I would wish to note here that Arun Dohle was adopted by a German couple from an Indian orphanage.  Like many adoptees, he started to search for his roots in his late teens. The Indian orphanage did not want to provide access to his file. Arun addressed his issue through the Indian Courts.  It took him 17 years to finally obtain access to the desired information.  It should NOT have to be so hard.

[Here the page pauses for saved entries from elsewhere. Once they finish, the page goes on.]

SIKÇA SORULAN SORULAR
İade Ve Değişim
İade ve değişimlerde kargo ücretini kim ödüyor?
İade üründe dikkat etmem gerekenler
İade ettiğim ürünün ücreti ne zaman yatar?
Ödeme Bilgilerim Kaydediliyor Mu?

My own mom tried to get her adoption file from the state of Tennessee and was rejected in the early 1990s.  I finally received her full file in 2017 after her death (not that she had to die to get this – she was never informed that the law in Tennessee was changed in the late 1990s that would have allowed her to receive it – more the tragedy really).

I simply want to make this clear.  An adoptee can be grateful for their blessings and still have deep traumatic wounds from the realities of their adoption.  I seriously have a problem with making adoption about God, even though I have a deep spirituality that connects me to my own creator.